Kritischer Punkt beim schnellen Hochfahren der Produktion war das Funktionieren der Lieferkette. Bauteile wie Dichtungen oder Federn werden zugekauft. Dank der jahrelang guten Zusammenarbeit mit Lieferanten sei es schnell möglich gewesen die Fertigungszahlen dem Bedarf anzupassen.
Qualitätsstandards auch unter Zeitdruck
Hinter der Herstellung der Baugruppen steht allerdings ein komplexer Prozess. So wird für jedes Bauteil ein eigens Spritzgießwerkzeug benötigt und die ideale Fertigungsstrategie muss frühzeitig festgelegt werden. Hier gibt es zahlreiche Einflussfaktoren wie Werkstoffe, Einsatzgebiet und anschließende Weiterbearbeitungsschritte zur Baugruppenkomplettierung. Das Werkstoffspektrum reicht von Hochtemperaturkunststoffen wie Polyetheretherketon (PEEK), das bei Temperaturen bis 260 Grad Celsius gute mechanische Eigenschaften aufweist, bis zu Polyphenylensulfid (PPS), das hohe chemische Beständigkeit aufweist. Weitere typische Werkstoffe sind Polyarylsulfone (PSU) und Polyphenylsulfon (PPSU), die über hohe Hydrolysestabilität verfügen und somit eine Sterilisation der Bauteile im Autoklaven ermöglichen. Komplexen Geometrien und engen Fertigungstoleranzen sind typisch. Auch die Fertigungstoleranzen zugekaufter Komponenten müssen im Vorfeld definiert und im Herstellungsprozess ausgeglichen werden.

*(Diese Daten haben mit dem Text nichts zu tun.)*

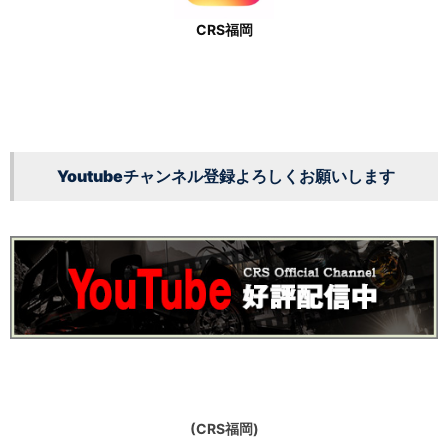
CRS福岡
Youtubeチャンネル登録よろしくお願いします
(CRS福岡)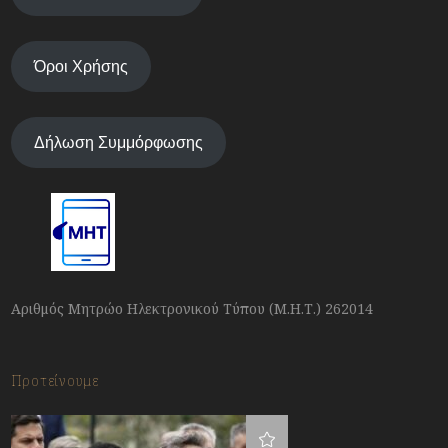
Όροι Χρήσης
Δήλωση Συμμόρφωσης
Αριθμός Μητρώο Ηλεκτρονικού Τύπου (Μ.Η.Τ.) 262014
Προτείνουμε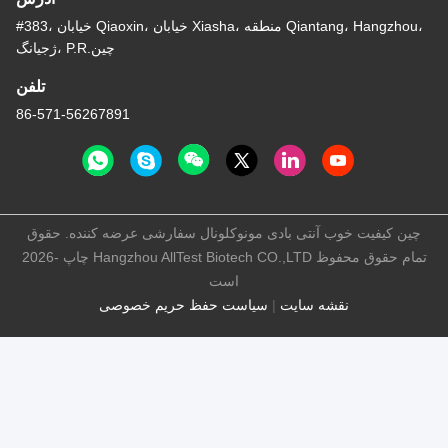
#383، خیابان Qiaoxin، خیابان Xiasha، منطقه Qiantang، Hangzhou،
ژجیانگ، P.R.چین
تلفن
86-571-56267891
چین کیفیت خوب آنتی بادی مونوکلونال سفارشی عرضه کننده. حقوق
چاپ -2026 Hangzhou AllTest Biotech CO.,LTD تمام حقوق محفوظ
است
نقشه سایت
|
سیاست حفظ حریم خصوصی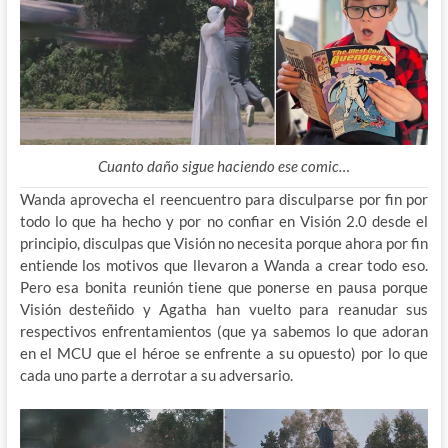
Cuanto daño sigue haciendo ese comic…
Wanda aprovecha el reencuentro para disculparse por fin por
todo lo que ha hecho y por no confiar en Visión 2.0 desde el
principio, disculpas que Visión no necesita porque ahora por fin
entiende los motivos que llevaron a Wanda a crear todo eso.
Pero esa bonita reunión tiene que ponerse en pausa porque
Visión desteñido y Agatha han vuelto para reanudar sus
respectivos enfrentamientos (que ya sabemos lo que adoran
en el MCU que el héroe se enfrente a su opuesto) por lo que
cada uno parte a derrotar a su adversario.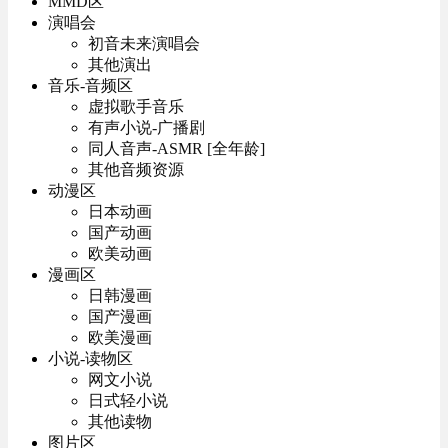
MMD区
演唱会
初音未来演唱会
其他演出
音乐-音频区
虚拟歌手音乐
有声小说-广播剧
同人音声-ASMR [全年龄]
其他音频资源
动漫区
日本动画
国产动画
欧美动画
漫画区
日韩漫画
国产漫画
欧美漫画
小说-读物区
网文小说
日式轻小说
其他读物
图片区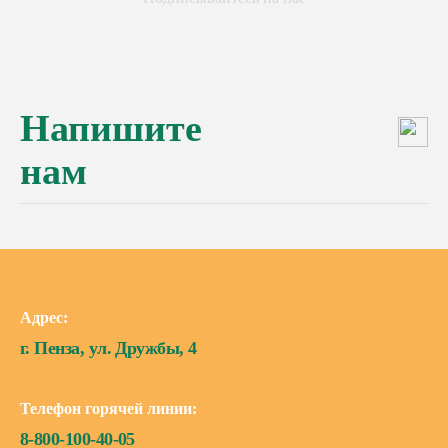
Напишите
нам
Адрес:
г. Пенза, ул. Дружбы, 4
Телефон горячей линии:
8-800-100-40-05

Trotz des enormen Drucks, ausgelöst durch die hohe Nachfrage und die Knappheit an Bestandsgeräten in den Krankenhäusern, mussten die Produkte hohen Qualitätsanforderungen entsprechen. Um das sichere Funktionieren der Komponenten sicherzustellen, gelten auch für alle nachgelagerten Verarbeitungsschritte wie Ultraschall- und Laserschweißen, sowie mechanische Bearbeitungen hohe Qualitätsstandards. Die Filigranität der Komponenten sowie die Komplexität der daraus gebildeten Baugruppen macht in weiten Teilen eine manuelle Endfertigung erforderlich. Dies betrifft die Vormontage kleiner Baugruppen und die Montage umfassender Systembaugruppen. Die hohen Qualitätsanforderungen an die Produkte, die auch bereits vor der Corona-Krise gültig waren, machen außerdem eine lückenlos dokumentierte 100-Prozent-Funktionsprüfung der Komponenten mit komplexen Prüfautomaten notwendig. Montage und Prüfungen finden im Sauberraum statt, um die technische Sauberkeit der Produkte nach ISO 16232 sicherzustellen. Es sei gerade in der Endmontage wichtig, die Balance zwischen Automatisierung und manuellen Arbeitsschritten zu finden. Das Zusammenlagen von Montage und Werkstückprüfung in einem Arbeitsschritt vermeidet, dass Fertigungslose von Baugruppen bei der Endabnahme übersehen werden. Auf diese Weise lässt sich der hohe Qualitätsstandard der Produkte unter anderem für die Herstellung von Intensivrespiratoren sicherstellen.
Das Unternehmen
Reiter HG Geiger Kunststofftechnik mit Standort Hilpoltsteinist eines von drei Unternehmen der Geiger Gruppe. Die Hans Geiger Formenbau sowie die Hans Geiger Spritzgießtechnik sind am Hauptstandort im fränkischen Nürnberg angesiedelt. Gegründet wurde das Unternehmen 1961 als Formenbaubetrieb von Hans Geiger. 1968 kam der Bereich Spritzgießen hinzu. Damals konzentrierte man sich besonders auf die Sparten Spielzeug und Fotografie, bevor auf Kundenwunsch auch die Kunststofffertigung in Angriff genommen wurde. Heute ist das Unternehmen spezialisiert auf die Herstellung komplexer Bauteile in hoher Qualität. Zu den Kunden des Unternehmens zählen international bekannte Elektronik- und Automobilhersteller.